Pemerintah Pusat dalam hal ini bekerja sama dengan beberapa Pemerintahan Daerah di wilayah Propinsi Papua maupun Papua Barat, guna berupaya mensosialisasikan pentingnya Elektonik-Kartu Tanda Penduduk (E-KTP) bagi masyarakat untuk pergunakan sebagaimana mestinya. Beberapa tahapan sosialisasi, Pemerintah daerah setempat telah lewati. Namun, apa kata masyarakat ?
Belum lama ini banyak masyarakat di Papua berbondong-bondong menolak penerbitan E-KTP. Aspirasi yang mereka bahwa hingga sampai di meja Dewan Perwakilan Rakyat Daerah (DPRD) bahkan di meja Bupati. Masyarakat merasa bahwa E-KTP merupakan sebuah program untuk memaksa kehendak rakyat bahkan tidak sesuai dengan nurani masyarakat. Sehingga, masyarakat komitmen untuk tetap menolaknya.
Kartu Tanda Penduduk (KTP) Nasional yang cukup sekian tahun bergema di seluruh Negara Kesatuan Republik Indonesia (NKRI), namun faktanya belum tersosialisasi ke dusun-dusun. Contoh kasus, daerah pegunungan di Propinsi Papua, masih menggunkan KTP biasa atau lokal. Ketika masyarakat merantau ke kota terdekat, dipastikan mereka memiliki KTP lokal. Jangankan di pedalaman, pinggiran kota-kota besar di papua juga masih memiliki KTP lokal. Artinya, KTP nasional belum berhasil sosiaslisinya. Apalagi E-KTP yang Pemerintah sedang mamaksakan masyarakat untuk dimiliki.
Beberapa waktu lalu, masyarakat yang tinggal di kota jeruk, Nabire, telah menyampaikan aspirasi atas tindakan pemerintah daerah yang semena-menanya bertindak di luar dugaan masyarakat. Seperti, pembuatan E-KTP. Setidaknya Pemerintah Daerah harus mengakomodir aspirasi masyarakat. Karena, tuntutan dari masyarkat merupakan suatu keinginan yang mereka sampaikan secara spontan di depan publik.
Penolakan E-KTP yang serupa juga sedang terjadi di beberapa daerah Pegunungan. Seperti, Paniai, Dogiyai, Deiyai, dan sepanjang Penungan Puncak.
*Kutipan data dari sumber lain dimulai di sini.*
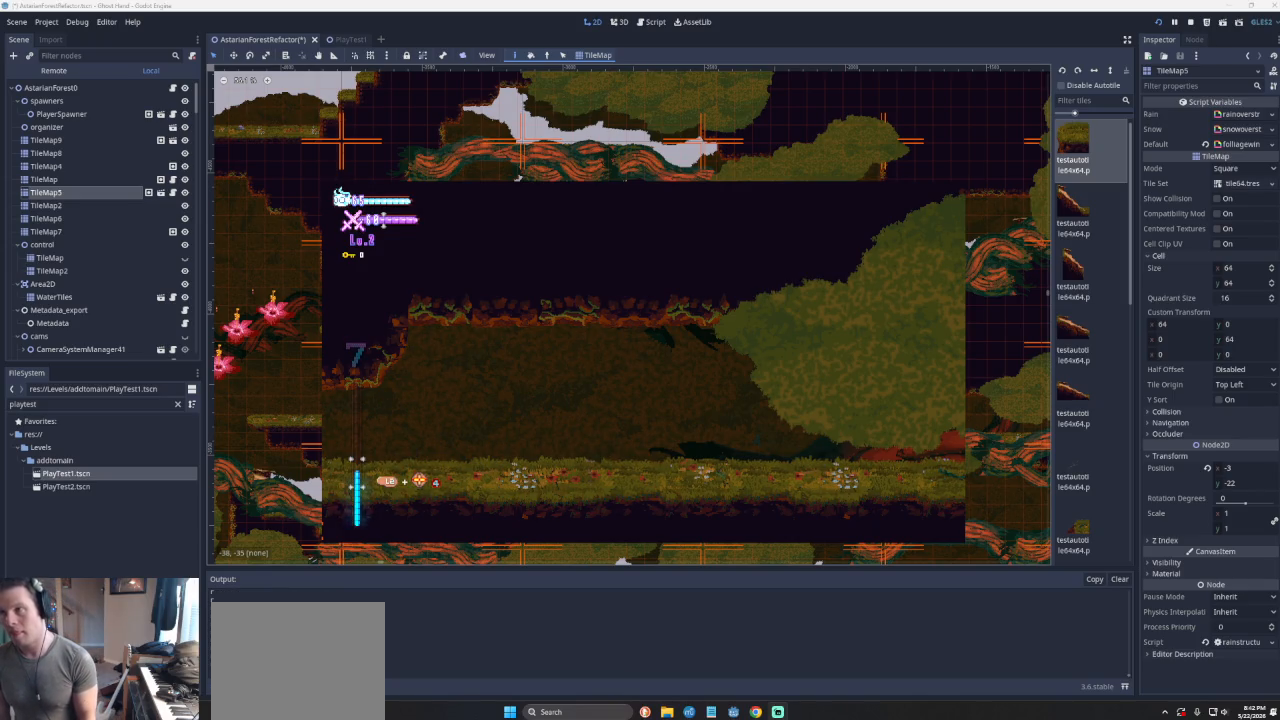
{"buttons": ["CROSS"], "left_stick": "left", "events": [[33, "CROSS", "down"], [333, "CROSS", "up"], [467, "CROSS", "down"]]}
Bahkan hal penolakan tersebut menjadi buah bibir di kalangan masyarakat. Namun, pemerintah pusat maupun daerah sedang bekerja keras untuk sosialisasi serta sudah kucurkan dana milyaran rupiah hanya sosialisasi.
Sosialisasi lainnya sedang di lakukan melalui segelintir orang yang terdekat dengan salah satu stakehorders atau pejabat terdekat. Contoh kasus lain, beberapa waktu lalu, di kota nabire, ada seorang lelaki, David namanya. Di paksa untuk harus memiliki E-KTP. Oknum tersebut menurut dia, orang terdekat dengan salah satu pejabat, yang namanya tidak sebutkan. Namun, lelaki tersebut menolak penawaran tersebut.
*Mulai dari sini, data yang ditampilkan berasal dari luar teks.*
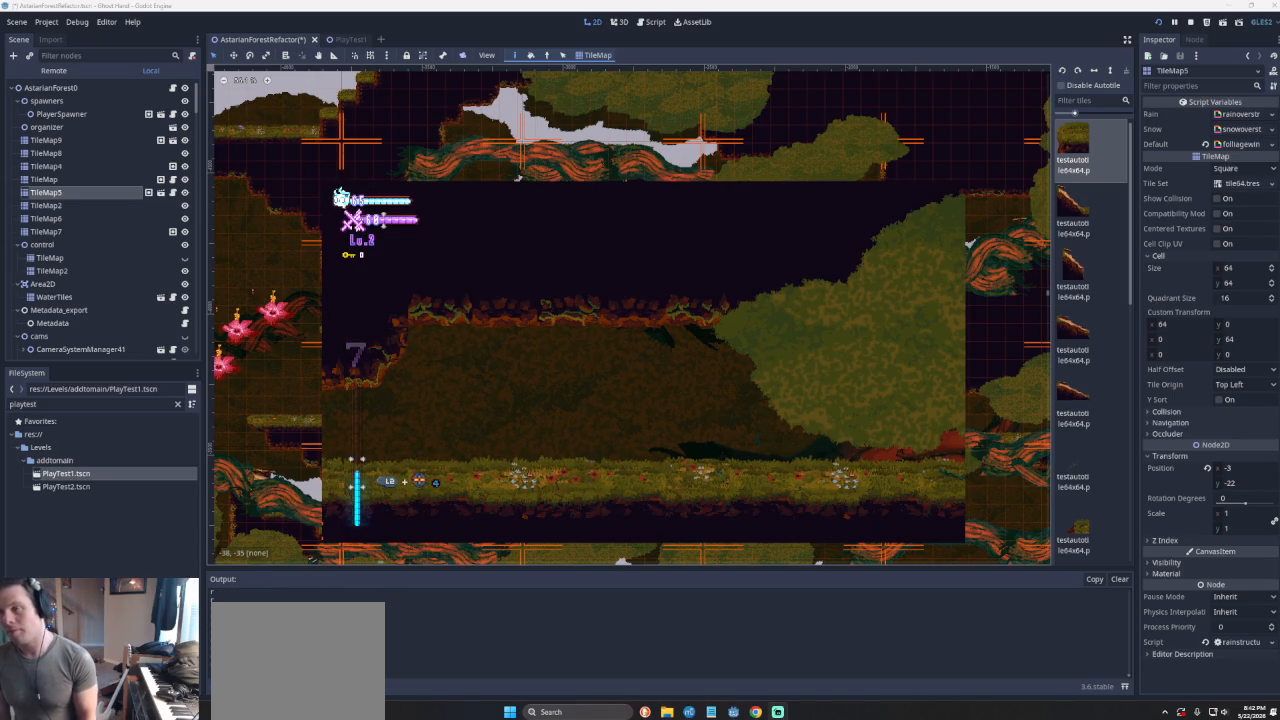
{"buttons": [], "left_stick": "left", "events": [[133, "CROSS", "up"]]}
Telaahan kasus-kasus di atas merupakan suatu unsur paksaan terhadap masyarakat agar mereka memiliki E-KTP. Mestinya, pemerintah daerah mempunyai wewenang untuk menindaklanjuti aspirasi masyarakat ke tahapan selanjutnya. Tapi, aspirasi tersebut belum pernah di tindaklanjuti. (Madai)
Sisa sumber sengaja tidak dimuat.